「現代詩人賞にまつわる思い出 甲田四郎」公開しました
現代詩の記録
現代詩人賞にまつわる思い出
甲田四郎
2013年11番目の詩集「送信」で現代詩人賞を貰った時、ちょうど遊びに来た中学時代の友達二人にカミさんが、よせばいいのにわざわざ二階へ取りに行って持って来て、今度出したこれ、大きな賞を貰ったのと、渡してしまった。一人はまだこういうのやってたのと言ったきり音沙汰ないが、もう一人は近所のかかりつけの眼鏡屋で、私は度が変わるとかツルがズレる度行っていた。その息子が眼鏡を選び、私の顔にかけて、ツルの具合を丁寧に直してくれるのだ。それから少し経ってまた行ったら、息子がじつにヘンな目で、私をうさんくさい人間のように見るのだ。私はそれきりそこへ行かなくなってしまった。

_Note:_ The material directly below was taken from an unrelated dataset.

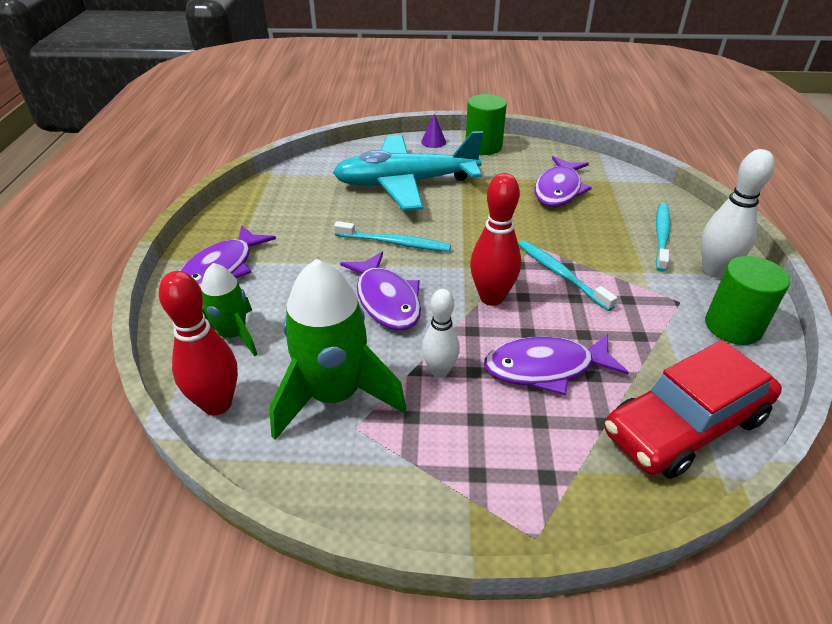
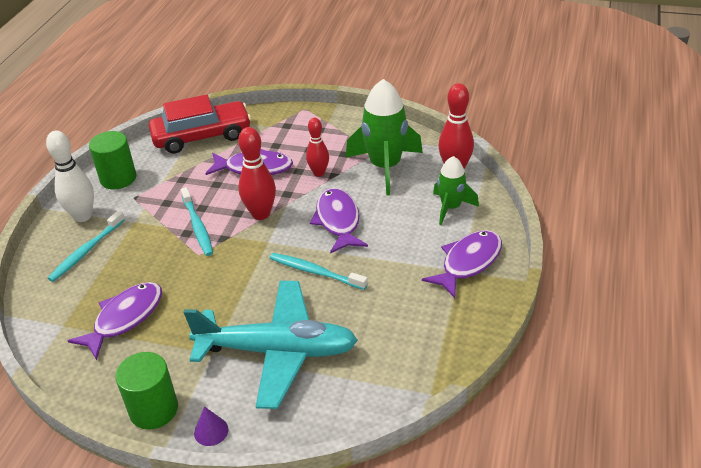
camera: 165 degrees left, 0 degrees up
white bowling pin [422,289,460,378] -> red bowling pin [306,118,329,177]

詩集を上げたおかげで友達は客を一人失い、私は眼鏡屋を失ったのだ。別の眼鏡屋に行ったが、そこはじき廃業してしまった。外にも眼鏡屋はあるが、モウ面倒。同じ遠視の眼鏡を使い続けている。
私は今、八六歳、二〇一九年に12番目の「大森南5丁目行」を出して、これが最後のように思っていたが、先日注文が来た。有難い。なんとか書いていきたい。